Les électeurs peuvent préférer un candidat ambitieux pour lui-même ou un candidat passeur de relais au service de sa ville. Tous les choix sont permis et ce sont les électeurs qui décideront sans considération des volontés partisanes des uns ou des autres, sans considération des choix de militants, d’affidés ou de sympathisants.

Le Parti des Sétois est porteur d’une ambition pour Sète et demande à être jugé par tous les Sétois pour ce qu’il est, par une population au service de laquelle il a décidé de se mettre, sans autre considération partisane que celle de servir sa ville.

Le 30 Novembre, je préciserai les choses.

14/10/2013

NOS CONVICTIONS

La candidature de François Liberti pour le Parti Communiste et ses alliés ne m’a pas surpris. Elle ne méritait donc aucune réaction de ma part. Pas plus que celle d’André Lubrano pour le Parti Socialiste. La gauche a ses représentants naturels.

François Liberti, avec lequel je ne partage pratiquement aucune valeur, est à mes yeux un vrai professionnel de la politique. Il sait pourquoi il s’engage, avec qui il s’engage et les objectifs qu’il défend. Nous ne voulons pas le même modèle de société. Il est collectiviste et je suis libéral. Nous sommes adversaires. Mais nous nous respectons.

Ce constat est évident ? Voire.

La pratique politique suivie par des opportunistes de rencontre ne place pas l’engagement pour la défense des valeurs au centre de leurs préoccupations. Ils ne voient dans la vie politique que le moyen de compenser par une victoire électorale la médiocrité de leur réflexion ou de leur condition. Et ils s’évertuent, par la démagogie, à pervertir la  démocratie au prix du renoncement aux convictions qui leur restent. Chaque candidat ne devrait-il pas tout mettre en œuvre pour convaincre que ce qu’il propose constitue le seul objectif bénéfique pour la collectivité ?

C’est ce que je m’applique à proposer en essayant de démontrer que la place de Sète en Languedoc-Roussillon vaut plus que le strapontin que lui réserve le Conseil Régional. C’est une conviction profonde que je veux faire partager par la majorité des Sétois en entraînant derrière moi celles et ceux qui refusent de baisser les bras.

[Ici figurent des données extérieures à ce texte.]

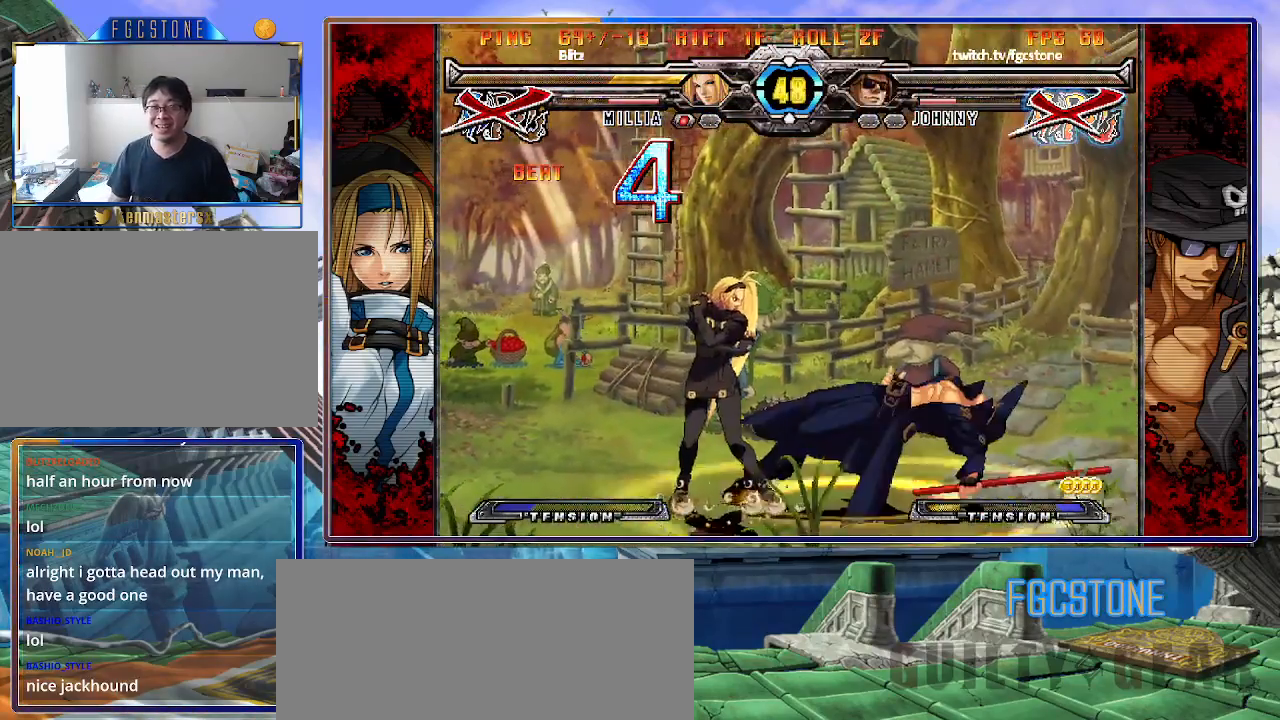
{"buttons": ["S"], "left_stick": "center", "events": [[400, "K", "down"], [467, "S", "down"], [500, "K", "up"]]}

Certains, comme François Liberti ou André Lubrano, par discipline de parti, ont renoncé à cette indépendance d’esprit et se soumettent aux décisions venues d’ailleurs. Je le sais. Ils le savent. Nous nous affrontons. C’est comme ça.

Certains comme François Commeinhes, Jean-Baptiste Giordano ou Philippe Sans, ont fait de leur combat une affaire personnelle qui n’a plus rien à voir ni avec l’intérêt de la ville, ni avec des convictions, ni avec une quelconque discipline de parti. C’est un combat personnel destiné à atteindre un objectif personnel ou à sauvegarder une place. Cette attitude fait perdre tous ses repères à celui qui l’adopte et l’autorise à tous les excès, à tous les rapprochements contre nature, et à toutes les folies. Je n’ai qu’une chose à leur dire : « Lorsque l'on s’engage dans un combat politique, il faut savoir dans quel camp on est. Et savoir que l’on ne change pas de camp en fonction des événements heureux ou malheureux d’une élection. On reste dans son camp, celui des valeurs et des convictions. »

Dans cette élection municipale, je sais ce que je défends. Les Sétois l’ont compris. Je leur propose un dialogue ouvert sur l’avenir de leur ville et non pas un monologue destiné à me faire valoir. J’ai été maire pendant 13 ans. Beaucoup a été fait pendant cette période. Des erreurs ont sans doute été commises. Je suis fier des succès. Je regrette les erreurs. Je les ai payées. Je propose un nouveau cap. Avec les convictions qui sont les miennes.

Les électeurs ne seront pas surpris.

Ils savent exactement ce que je propose : remettre de l’ordre dans la maison-Sète et redonner un élan et de l’espoir aux Sétois par une nouvelle dynamique économique. Ils y adhéreront ou rejetteront mon projet. Mais je ne leur proposerai ni combines électorales, ni changement de cap. Ce sera à eux et à eux seuls de choisir en fonction de nos convictions et de nos valeurs communes défendues par Le parti des Sétois.